## Task data:
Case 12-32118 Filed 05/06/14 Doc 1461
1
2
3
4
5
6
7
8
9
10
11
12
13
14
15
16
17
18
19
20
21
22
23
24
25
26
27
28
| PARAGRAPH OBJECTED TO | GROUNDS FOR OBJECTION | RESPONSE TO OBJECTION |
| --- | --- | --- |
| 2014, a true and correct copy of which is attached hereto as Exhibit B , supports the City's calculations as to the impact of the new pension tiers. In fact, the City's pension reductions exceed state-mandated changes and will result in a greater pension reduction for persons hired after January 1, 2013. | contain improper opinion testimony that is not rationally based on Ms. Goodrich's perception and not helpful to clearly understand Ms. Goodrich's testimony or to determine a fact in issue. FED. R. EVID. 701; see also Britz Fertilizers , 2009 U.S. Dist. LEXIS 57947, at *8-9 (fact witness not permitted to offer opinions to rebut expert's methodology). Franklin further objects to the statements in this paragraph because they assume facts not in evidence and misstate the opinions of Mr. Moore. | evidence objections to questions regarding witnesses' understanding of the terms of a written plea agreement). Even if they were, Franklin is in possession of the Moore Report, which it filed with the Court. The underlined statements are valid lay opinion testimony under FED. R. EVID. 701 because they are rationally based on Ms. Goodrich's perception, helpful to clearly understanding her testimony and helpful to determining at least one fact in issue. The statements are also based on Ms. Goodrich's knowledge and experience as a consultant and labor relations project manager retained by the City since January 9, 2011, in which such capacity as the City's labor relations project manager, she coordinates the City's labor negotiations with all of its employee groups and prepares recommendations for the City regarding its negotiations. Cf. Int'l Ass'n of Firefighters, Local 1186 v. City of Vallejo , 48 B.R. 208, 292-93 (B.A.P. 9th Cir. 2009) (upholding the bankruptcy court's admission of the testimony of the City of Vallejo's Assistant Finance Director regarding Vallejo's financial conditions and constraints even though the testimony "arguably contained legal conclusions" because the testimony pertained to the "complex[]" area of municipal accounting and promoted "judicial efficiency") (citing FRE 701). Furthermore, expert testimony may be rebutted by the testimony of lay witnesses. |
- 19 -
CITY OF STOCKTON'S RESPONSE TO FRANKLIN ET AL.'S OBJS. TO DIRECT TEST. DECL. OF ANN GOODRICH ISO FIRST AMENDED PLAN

==

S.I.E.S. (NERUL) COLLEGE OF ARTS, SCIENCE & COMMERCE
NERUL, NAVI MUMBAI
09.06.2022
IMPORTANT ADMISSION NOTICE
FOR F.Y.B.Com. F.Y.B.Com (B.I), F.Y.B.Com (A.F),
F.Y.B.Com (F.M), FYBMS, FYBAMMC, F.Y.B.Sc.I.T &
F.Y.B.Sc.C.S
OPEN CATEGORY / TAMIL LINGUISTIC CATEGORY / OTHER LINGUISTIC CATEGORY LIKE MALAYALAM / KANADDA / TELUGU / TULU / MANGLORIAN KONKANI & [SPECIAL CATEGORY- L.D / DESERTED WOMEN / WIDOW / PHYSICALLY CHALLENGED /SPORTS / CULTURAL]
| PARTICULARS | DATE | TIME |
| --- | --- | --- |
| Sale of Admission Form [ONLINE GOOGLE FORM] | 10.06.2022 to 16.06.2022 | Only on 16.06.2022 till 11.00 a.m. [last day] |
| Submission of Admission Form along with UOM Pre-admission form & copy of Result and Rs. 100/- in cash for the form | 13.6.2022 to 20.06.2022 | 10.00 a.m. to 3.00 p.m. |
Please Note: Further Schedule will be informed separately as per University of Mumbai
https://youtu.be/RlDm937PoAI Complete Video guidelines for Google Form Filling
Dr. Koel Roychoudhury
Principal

## Task statement:
When you reach the line holding "F.Y.B.Sc.C.S" in the records above, begin reproducing exactly, stop after the line holding "3.00 p.m. |", and output nothing else.

## Answer area:
F.Y.B.Sc.C.S
OPEN CATEGORY / TAMIL LINGUISTIC CATEGORY / OTHER LINGUISTIC CATEGORY LIKE MALAYALAM / KANADDA / TELUGU / TULU / MANGLORIAN KONKANI & [SPECIAL CATEGORY- L.D / DESERTED WOMEN / WIDOW / PHYSICALLY CHALLENGED /SPORTS / CULTURAL]
| PARTICULARS | DATE | TIME |
| --- | --- | --- |
| Sale of Admission Form [ONLINE GOOGLE FORM] | 10.06.2022 to 16.06.2022 | Only on 16.06.2022 till 11.00 a.m. [last day] |
| Submission of Admission Form along with UOM Pre-admission form & copy of Result and Rs. 100/- in cash for the form | 13.6.2022 to 20.06.2022 | 10.00 a.m. to 3.00 p.m. |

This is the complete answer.